PROBLEMS TO WORK ON:
1 – According to the Al Parish article, how long was the sentence Parish began serving in the summer of 2008?
2 – Output the part of the Al Parish article that opens with the words containing "American economist" and closes with "a $170,000 diamond-encrusted pen.".

STUDY TEXT:

.....

= Al Parish =

American economist

Al Parish (born in the late-1950s) is a former Charleston Southern University economist and business professor, who was sentenced to federal prison after pleading guilty to financial fraud. Nearly 300 people lost up to $66 million invested in Parish Economic's private investment funds.

== Early Career and "Economan" Persona ==
Before being charged with fraud, Parish was known as a flamboyant local financial expert dubbed 'Economan'. He gained notoriety for his extravagant lifestyle, including a $1.2 million pen collection, featuring a $170,000 diamond-encrusted pen.

== The Fraud Scheme ==
Parish orchestrated a Ponzi scheme through his company, Parish Economics. He falsified investment statements and used new investors' money to pay returns to earlier investors. The fraud included over $4 million set aside for Athletic Facilities improvements at Charleston Southern University.

== Legal Proceedings and Sentencing ==
Parish began serving a 24-year sentence in the summer of 2008 after pleading guilty to orchestrating a Ponzi scheme, admitting to swindling investors out of nearly $90 million. He was ordered to pay restitution of $66.8 million. Investigators believe they will recover $9–15 million for investors, but the investigation has cost more than $2 million.

.....

SUPPLIED INFORMATION:
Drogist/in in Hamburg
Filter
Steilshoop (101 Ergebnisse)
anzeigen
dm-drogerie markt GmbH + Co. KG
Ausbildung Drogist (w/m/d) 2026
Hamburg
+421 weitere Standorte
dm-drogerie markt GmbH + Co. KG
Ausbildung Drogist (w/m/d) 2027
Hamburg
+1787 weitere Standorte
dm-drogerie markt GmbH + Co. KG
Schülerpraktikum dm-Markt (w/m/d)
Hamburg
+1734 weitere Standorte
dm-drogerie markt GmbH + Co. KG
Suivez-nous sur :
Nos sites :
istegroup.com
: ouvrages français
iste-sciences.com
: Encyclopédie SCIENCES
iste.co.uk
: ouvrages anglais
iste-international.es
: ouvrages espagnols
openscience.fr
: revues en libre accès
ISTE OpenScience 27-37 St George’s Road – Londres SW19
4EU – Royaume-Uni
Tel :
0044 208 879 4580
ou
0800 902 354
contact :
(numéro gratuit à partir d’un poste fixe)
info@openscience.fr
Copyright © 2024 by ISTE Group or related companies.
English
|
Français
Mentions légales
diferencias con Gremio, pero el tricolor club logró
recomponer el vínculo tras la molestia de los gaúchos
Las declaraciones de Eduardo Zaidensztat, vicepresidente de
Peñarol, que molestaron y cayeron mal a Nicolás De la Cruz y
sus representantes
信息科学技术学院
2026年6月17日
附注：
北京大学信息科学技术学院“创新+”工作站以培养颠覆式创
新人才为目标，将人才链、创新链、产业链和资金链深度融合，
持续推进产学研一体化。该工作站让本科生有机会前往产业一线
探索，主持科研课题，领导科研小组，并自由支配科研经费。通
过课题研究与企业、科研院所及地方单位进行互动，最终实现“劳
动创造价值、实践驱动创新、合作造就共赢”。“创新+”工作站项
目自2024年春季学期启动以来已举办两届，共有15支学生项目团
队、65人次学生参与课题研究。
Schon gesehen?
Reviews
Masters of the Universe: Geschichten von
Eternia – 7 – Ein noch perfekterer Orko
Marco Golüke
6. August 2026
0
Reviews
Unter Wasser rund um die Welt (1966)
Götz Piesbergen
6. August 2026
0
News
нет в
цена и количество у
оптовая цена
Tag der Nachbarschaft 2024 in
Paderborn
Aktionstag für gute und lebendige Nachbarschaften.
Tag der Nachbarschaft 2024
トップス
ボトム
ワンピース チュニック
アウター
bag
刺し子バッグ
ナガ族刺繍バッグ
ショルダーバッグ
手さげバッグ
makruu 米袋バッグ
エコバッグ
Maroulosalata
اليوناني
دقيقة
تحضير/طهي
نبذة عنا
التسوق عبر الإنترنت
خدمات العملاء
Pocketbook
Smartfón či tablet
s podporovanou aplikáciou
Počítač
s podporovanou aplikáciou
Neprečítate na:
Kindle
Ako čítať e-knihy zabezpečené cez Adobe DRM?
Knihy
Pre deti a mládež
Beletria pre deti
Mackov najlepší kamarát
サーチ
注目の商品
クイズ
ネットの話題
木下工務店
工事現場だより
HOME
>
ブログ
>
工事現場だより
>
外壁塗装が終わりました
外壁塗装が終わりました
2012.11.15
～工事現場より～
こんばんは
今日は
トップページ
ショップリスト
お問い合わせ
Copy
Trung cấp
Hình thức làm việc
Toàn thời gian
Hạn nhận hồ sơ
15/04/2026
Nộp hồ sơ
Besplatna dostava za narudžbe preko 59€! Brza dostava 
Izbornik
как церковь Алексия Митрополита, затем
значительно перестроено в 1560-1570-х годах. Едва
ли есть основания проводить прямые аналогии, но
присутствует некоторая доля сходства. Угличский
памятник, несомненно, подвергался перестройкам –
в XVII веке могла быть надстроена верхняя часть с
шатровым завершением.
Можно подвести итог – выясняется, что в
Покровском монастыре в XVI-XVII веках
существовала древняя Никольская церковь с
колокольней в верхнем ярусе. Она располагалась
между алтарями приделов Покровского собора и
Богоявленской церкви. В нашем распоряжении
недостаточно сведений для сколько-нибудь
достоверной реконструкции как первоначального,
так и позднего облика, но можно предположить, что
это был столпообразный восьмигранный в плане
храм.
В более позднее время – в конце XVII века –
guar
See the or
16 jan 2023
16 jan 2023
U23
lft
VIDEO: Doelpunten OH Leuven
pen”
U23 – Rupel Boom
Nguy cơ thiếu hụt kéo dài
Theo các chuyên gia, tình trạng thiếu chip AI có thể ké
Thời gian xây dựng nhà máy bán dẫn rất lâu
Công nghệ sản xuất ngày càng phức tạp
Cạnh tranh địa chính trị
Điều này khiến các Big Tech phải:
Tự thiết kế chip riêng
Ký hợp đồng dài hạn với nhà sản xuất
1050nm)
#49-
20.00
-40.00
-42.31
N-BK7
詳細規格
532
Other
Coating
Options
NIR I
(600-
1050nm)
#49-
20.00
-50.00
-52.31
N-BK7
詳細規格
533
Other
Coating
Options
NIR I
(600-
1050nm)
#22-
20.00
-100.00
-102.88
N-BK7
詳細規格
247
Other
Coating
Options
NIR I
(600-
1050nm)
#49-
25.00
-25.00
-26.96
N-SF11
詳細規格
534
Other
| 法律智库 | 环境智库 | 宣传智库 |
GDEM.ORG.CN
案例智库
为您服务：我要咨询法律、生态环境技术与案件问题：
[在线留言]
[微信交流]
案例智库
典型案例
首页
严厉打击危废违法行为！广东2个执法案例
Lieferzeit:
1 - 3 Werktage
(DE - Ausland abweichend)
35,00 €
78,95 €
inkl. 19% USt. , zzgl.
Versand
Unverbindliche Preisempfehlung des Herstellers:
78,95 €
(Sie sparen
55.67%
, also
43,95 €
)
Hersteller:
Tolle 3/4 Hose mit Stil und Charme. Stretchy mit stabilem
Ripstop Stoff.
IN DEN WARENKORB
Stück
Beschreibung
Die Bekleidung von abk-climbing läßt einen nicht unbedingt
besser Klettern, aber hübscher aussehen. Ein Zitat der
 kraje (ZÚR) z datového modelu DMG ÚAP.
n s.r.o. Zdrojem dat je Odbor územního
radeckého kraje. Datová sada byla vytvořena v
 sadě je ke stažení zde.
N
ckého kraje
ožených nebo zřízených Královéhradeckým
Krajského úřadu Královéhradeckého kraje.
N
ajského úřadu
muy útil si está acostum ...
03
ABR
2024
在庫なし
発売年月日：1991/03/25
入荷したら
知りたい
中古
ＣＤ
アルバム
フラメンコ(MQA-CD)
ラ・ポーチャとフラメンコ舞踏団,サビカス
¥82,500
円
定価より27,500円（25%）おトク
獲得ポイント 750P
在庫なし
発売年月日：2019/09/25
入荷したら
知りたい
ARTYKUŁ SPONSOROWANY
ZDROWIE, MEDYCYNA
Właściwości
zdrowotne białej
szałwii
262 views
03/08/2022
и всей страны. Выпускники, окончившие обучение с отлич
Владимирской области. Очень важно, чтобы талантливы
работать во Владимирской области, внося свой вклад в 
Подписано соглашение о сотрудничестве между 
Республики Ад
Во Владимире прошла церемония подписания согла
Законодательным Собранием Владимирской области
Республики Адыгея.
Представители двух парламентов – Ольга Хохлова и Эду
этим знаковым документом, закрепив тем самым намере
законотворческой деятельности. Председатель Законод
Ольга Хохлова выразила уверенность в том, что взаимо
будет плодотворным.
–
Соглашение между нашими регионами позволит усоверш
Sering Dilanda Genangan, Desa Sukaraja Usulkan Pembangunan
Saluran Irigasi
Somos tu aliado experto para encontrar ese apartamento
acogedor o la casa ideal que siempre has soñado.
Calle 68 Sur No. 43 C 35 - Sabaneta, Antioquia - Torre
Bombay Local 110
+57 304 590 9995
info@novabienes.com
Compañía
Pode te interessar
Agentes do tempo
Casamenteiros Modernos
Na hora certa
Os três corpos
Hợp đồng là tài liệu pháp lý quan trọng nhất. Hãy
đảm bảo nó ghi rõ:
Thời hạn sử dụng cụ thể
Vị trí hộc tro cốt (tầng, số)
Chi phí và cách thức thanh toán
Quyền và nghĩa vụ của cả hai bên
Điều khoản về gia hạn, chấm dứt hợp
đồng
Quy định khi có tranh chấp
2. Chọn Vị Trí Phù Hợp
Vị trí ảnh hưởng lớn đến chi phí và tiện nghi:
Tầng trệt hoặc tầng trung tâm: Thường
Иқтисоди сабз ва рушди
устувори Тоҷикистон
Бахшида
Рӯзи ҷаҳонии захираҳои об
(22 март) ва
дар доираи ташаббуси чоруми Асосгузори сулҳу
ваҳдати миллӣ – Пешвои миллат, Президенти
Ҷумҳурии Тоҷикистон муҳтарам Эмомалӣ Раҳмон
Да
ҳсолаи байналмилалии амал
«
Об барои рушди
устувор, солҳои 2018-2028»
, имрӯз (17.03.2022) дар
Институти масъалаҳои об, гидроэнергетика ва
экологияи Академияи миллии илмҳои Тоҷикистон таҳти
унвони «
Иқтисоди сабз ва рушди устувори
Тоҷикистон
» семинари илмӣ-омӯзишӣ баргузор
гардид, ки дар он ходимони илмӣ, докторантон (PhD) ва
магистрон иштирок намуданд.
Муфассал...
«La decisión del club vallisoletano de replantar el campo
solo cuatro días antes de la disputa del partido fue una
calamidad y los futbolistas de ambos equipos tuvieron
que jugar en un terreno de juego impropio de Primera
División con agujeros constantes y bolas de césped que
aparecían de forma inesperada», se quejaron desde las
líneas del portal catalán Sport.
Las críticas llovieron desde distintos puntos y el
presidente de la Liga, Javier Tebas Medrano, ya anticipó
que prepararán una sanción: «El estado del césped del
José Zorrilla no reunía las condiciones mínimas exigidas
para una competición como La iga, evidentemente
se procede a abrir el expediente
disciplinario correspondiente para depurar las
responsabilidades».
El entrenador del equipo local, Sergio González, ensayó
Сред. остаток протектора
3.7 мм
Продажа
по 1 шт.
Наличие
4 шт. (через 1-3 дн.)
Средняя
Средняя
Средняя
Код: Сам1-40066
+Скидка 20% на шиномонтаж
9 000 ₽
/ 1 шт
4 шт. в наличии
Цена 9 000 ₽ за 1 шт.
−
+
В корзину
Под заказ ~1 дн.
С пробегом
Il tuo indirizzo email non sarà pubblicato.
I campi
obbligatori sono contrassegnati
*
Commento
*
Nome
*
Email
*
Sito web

.....

LIST OF SOLUTIONS:
1 – 24 years.

2 –
American economist

Al Parish (born in the late-1950s) is a former Charleston Southern University economist and business professor, who was sentenced to federal prison after pleading guilty to financial fraud. Nearly 300 people lost up to $66 million invested in Parish Economic's private investment funds.

== Early Career and "Economan" Persona ==
Before being charged with fraud, Parish was known as a flamboyant local financial expert dubbed 'Economan'. He gained notoriety for his extravagant lifestyle, including a $1.2 million pen collection, featuring a $170,000 diamond-encrusted pen.